The Scots army, again made up chiefly of spear-men as at Stirling, was arranged in four great armoured 'hedgehogs' known as schiltrons. The long spears (pikes) pointed outwards at various heights gave these formations a formidable and impenetrable appearance. The gaps between the schiltrons were filled with archers and to the rear there was a small troop of men-at-arms, provided by the Comyns and other magnates.

On Tuesday 22 July, the English cavalry, divided into four battalions, (also described as battles), finally caught sight of their elusive enemy. The left was commanded by the Earls of Norfolk, Hereford and Lincoln. The right was under the command of Antony Bek, Bishop of Durham, while the King commanded the centre, still a little distance to the rear of the vanguard. Once in sight of the enemy, Norfolk and his colleagues began an immediate attack, but on encountering a small marsh to the front of the Scots position, made a long detour to the west before being able to make contact with the right of Wallace's army. Bek tried to hold back his own battalion to give the King time to get into position but he was overruled by his impatient knights, who were anxious to join their comrades on the left in an immediate attack. In a disorganised pell-mell the cavalry finally closed on the Scots, on the right and left. The party of men-at-arms under John Comyn left the field immediately.

The Scots bowmen commanded by Sir John Stewart of Bonkill, the younger brother of the High Steward of Scotland, stood their ground and were quickly destroyed. But the schiltrons held firm, with the knights making little impression on the dense forest of long spears, and a small number of riders being killed under their horses. King Edward arrived in time to witness the discomfiture of his cavalry and quickly restored discipline. The knights were ordered to withdraw and Edward prepared to employ the tactics that the Earl of Warwick had used to defeat the Welsh spearmen at the Battle of Maes Moydog in 1295. The Scottish cavalry charged the English cavalry, but seeing the vast numbers that were formed against them they then fled the field, abandoning their fellow Scottish comrades to the slaughter.

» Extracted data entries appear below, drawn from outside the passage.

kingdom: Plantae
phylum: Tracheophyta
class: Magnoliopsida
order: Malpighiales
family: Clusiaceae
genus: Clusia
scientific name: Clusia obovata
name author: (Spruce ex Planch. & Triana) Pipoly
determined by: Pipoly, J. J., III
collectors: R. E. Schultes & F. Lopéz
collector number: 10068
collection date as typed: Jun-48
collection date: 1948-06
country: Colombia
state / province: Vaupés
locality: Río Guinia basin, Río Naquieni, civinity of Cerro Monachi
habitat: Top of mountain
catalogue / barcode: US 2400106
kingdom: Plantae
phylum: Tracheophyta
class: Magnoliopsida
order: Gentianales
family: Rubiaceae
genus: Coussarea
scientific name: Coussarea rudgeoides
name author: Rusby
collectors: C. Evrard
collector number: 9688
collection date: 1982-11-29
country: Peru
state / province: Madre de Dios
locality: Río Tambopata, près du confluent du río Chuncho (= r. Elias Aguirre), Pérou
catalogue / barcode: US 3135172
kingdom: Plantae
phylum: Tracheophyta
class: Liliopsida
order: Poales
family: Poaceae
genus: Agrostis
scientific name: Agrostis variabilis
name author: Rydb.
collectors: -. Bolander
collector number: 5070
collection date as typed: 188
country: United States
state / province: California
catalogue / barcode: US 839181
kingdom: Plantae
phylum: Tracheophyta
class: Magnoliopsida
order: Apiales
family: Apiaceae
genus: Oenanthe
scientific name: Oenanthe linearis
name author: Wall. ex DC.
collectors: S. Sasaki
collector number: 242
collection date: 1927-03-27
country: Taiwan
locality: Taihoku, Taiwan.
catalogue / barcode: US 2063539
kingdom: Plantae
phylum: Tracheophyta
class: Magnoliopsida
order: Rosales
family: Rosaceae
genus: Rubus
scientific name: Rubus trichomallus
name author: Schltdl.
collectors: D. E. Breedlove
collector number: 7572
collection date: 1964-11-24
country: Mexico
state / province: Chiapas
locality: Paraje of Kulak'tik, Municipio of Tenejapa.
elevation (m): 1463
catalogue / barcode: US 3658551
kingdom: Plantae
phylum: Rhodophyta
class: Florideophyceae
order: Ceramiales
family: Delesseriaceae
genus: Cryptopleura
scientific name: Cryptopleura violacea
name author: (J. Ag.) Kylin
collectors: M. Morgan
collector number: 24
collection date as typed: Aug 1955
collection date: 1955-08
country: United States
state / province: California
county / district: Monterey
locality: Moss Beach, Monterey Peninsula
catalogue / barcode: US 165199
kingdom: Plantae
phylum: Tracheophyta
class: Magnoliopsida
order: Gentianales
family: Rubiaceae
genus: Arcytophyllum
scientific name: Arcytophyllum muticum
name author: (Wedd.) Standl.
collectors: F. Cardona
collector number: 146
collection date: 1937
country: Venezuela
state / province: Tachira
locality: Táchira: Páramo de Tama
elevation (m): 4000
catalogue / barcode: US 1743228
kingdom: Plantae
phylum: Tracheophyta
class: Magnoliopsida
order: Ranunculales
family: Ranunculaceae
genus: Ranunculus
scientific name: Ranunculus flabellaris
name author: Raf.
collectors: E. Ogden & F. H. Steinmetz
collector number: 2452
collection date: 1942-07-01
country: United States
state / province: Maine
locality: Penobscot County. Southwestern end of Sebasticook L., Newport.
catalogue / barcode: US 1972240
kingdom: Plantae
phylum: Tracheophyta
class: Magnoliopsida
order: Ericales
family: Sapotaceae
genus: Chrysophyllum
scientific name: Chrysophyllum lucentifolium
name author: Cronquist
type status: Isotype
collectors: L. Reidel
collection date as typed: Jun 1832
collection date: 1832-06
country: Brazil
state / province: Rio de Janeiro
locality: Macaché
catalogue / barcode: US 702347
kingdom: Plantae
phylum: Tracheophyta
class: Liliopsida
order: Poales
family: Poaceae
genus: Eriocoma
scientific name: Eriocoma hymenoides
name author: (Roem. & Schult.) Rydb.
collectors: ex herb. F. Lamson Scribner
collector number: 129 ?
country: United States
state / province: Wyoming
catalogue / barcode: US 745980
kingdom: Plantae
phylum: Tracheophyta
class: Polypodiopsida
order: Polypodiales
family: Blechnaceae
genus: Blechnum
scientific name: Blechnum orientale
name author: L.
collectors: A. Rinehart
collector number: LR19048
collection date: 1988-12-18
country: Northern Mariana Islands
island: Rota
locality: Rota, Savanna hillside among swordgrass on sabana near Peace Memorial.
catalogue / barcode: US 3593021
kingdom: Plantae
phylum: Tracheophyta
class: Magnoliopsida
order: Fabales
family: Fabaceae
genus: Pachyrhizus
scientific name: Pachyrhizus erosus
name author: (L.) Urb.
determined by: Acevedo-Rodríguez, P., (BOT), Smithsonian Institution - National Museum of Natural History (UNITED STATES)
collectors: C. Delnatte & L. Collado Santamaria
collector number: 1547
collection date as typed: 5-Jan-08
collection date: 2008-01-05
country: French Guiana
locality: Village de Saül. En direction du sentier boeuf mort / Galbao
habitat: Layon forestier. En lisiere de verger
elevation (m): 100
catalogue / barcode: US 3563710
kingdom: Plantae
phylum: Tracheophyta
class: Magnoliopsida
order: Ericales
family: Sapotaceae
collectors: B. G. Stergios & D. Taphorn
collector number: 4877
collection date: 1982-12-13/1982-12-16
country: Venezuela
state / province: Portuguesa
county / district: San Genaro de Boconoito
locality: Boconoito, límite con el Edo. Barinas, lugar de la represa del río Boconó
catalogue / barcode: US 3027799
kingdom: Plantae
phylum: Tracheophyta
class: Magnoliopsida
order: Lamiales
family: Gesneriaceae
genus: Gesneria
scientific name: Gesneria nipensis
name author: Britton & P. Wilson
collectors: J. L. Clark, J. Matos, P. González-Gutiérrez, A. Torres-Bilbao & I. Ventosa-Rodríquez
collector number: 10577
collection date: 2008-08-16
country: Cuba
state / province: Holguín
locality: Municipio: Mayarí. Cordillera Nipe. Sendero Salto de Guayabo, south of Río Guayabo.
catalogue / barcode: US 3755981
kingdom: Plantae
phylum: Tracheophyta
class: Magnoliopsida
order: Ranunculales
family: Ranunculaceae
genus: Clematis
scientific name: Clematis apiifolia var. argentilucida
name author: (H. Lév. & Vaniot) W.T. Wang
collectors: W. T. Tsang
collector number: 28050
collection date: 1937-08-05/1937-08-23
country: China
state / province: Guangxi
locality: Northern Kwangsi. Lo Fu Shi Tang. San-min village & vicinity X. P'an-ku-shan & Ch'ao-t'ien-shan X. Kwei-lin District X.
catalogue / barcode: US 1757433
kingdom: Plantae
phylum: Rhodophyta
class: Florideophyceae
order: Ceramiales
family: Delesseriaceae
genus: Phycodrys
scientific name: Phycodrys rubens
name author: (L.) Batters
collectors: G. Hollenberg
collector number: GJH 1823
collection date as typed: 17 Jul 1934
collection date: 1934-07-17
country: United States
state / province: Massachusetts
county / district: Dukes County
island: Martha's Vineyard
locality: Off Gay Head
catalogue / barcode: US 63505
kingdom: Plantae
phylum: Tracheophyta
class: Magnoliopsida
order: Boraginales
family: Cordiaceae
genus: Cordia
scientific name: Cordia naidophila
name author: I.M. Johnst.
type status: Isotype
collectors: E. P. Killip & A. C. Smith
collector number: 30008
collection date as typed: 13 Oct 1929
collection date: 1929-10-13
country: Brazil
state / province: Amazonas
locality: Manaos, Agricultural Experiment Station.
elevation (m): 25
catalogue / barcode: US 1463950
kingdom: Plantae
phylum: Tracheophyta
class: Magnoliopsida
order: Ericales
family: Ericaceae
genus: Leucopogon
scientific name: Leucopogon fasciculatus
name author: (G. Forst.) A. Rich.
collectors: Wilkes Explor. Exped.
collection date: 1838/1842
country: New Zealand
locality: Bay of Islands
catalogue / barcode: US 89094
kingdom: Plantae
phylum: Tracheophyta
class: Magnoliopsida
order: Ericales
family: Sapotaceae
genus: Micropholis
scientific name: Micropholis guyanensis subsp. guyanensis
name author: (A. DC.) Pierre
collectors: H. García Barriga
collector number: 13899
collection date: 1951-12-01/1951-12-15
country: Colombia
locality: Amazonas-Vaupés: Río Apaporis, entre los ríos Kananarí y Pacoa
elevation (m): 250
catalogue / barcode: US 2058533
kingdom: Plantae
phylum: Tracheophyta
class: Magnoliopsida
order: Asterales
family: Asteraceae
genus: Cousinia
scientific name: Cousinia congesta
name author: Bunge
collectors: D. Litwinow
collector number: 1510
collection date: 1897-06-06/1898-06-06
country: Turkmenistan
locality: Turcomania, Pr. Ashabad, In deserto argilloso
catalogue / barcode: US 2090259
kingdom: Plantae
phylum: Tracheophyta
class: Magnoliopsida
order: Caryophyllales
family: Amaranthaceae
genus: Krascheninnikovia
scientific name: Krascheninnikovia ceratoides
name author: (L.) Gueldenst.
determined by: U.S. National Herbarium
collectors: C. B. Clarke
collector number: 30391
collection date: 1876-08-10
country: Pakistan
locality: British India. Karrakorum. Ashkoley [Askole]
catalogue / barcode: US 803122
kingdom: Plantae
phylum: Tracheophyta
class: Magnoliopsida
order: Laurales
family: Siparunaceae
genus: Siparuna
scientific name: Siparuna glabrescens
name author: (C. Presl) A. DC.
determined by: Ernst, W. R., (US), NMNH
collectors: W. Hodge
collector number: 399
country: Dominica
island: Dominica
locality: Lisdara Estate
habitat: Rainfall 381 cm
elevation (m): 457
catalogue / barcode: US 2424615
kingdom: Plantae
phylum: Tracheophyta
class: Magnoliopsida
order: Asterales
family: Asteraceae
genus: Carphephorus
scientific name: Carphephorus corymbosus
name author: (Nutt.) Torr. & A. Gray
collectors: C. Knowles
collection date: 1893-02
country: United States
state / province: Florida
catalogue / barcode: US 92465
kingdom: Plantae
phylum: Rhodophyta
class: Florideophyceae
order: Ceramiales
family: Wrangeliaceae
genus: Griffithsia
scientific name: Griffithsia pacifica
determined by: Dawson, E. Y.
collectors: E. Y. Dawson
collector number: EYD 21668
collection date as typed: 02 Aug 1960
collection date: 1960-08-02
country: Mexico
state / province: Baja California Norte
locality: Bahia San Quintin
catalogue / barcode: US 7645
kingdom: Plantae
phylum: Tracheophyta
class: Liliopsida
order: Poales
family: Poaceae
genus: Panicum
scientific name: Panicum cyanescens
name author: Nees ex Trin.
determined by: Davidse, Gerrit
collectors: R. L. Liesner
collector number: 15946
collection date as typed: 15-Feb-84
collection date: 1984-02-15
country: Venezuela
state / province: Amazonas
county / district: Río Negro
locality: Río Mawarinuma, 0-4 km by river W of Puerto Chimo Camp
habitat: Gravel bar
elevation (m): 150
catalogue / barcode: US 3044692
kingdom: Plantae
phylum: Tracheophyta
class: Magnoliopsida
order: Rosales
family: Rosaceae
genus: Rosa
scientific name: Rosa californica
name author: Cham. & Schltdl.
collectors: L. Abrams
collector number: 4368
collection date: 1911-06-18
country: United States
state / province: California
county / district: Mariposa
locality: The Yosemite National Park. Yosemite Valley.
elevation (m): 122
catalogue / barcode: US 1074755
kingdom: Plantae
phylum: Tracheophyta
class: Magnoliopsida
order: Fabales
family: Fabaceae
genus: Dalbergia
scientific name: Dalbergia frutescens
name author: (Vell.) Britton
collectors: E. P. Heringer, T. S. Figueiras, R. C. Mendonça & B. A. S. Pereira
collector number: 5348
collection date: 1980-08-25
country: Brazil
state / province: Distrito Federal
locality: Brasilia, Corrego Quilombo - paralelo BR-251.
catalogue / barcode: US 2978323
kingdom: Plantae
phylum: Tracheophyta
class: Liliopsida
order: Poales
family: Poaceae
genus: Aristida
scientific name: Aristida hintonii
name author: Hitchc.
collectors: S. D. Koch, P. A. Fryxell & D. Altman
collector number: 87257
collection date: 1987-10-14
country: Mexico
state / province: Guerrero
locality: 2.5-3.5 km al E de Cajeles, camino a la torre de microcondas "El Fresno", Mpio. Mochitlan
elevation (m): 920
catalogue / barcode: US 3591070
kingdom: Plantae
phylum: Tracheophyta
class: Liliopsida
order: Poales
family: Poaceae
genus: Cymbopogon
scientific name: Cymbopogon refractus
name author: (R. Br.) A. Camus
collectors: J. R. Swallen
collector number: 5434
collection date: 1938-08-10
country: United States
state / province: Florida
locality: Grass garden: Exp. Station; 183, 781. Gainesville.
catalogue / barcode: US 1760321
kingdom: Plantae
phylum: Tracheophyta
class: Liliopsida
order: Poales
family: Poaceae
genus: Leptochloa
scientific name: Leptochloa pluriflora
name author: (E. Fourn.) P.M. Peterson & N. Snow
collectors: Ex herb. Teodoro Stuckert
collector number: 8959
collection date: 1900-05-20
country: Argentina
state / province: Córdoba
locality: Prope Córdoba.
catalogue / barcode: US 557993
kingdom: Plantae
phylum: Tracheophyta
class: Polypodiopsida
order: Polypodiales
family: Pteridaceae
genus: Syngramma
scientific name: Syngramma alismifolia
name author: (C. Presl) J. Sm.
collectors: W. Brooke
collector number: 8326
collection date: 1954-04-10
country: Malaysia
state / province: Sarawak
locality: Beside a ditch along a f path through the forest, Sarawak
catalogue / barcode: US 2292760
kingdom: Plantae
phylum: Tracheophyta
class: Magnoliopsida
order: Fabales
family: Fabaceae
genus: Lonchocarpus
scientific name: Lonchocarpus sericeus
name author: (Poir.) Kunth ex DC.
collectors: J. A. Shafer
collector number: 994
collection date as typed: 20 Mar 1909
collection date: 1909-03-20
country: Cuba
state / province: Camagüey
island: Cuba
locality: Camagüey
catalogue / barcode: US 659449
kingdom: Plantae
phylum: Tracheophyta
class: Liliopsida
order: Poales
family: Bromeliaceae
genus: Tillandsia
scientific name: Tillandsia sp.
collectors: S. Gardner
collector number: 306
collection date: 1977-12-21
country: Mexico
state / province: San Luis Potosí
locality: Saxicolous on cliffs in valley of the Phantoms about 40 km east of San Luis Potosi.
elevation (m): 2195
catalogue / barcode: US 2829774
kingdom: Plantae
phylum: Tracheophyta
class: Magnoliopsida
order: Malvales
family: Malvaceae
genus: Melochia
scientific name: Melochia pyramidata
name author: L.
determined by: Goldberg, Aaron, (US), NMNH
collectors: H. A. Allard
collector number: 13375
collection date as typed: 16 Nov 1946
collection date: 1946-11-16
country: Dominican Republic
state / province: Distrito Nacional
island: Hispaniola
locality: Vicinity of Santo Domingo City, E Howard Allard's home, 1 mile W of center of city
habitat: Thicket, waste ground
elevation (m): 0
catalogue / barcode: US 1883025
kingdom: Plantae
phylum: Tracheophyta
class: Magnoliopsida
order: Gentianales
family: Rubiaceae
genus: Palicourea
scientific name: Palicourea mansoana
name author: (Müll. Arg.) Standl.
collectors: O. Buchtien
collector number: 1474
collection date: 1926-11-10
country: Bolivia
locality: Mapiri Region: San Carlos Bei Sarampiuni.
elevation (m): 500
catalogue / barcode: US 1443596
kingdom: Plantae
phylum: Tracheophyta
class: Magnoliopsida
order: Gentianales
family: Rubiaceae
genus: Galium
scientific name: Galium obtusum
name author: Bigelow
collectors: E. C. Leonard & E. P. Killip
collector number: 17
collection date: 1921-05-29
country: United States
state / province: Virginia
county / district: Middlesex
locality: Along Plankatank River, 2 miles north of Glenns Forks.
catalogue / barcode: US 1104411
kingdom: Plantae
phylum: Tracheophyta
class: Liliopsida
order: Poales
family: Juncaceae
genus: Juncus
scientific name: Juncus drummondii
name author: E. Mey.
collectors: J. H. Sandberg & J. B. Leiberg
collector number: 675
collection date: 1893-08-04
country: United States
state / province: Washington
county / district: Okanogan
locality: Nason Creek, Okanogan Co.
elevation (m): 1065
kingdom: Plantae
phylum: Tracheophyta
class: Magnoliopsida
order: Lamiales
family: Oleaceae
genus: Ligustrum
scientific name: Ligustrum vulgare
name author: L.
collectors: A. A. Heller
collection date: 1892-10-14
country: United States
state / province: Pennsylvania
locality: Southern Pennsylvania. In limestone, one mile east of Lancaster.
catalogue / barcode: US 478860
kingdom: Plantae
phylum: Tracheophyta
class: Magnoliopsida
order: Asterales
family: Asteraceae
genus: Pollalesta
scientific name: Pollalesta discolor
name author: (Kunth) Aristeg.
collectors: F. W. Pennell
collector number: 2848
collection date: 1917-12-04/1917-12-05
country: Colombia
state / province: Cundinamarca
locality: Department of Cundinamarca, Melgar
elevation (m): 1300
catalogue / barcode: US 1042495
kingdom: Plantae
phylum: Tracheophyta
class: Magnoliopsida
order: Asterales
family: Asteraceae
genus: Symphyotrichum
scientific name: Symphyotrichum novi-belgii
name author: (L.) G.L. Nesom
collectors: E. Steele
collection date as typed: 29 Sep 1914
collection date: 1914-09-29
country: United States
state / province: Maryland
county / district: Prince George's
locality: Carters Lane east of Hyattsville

Edward's longbowmen were brought into place and quickly overcame the inexperienced force of badly armed Scottish archers. The schiltrons were an easy target; they had no defence and nowhere to hide. The hail of arrows was supplemented by crossbow and slingshot. Unable to retreat or attack, the battle was lost for the Scots almost as soon as the first arrows began to fall. The English cavalry waited, this time observing the King's command, until the Scots ranks were thin enough to allow them to penetrate the Scottish formation and cause whatever damage they could. The English footsoldiers, who had been advancing during the English barrage on the Scottish formations, closed the distance and the schiltrons finally started to break and scatter.  A great many Scots were killed, including Macduff, son of the Earl of Fife. The survivors, Wallace included, escaped as best they could, mostly into the nearby forest of Torwood where their pursuers could not safely follow.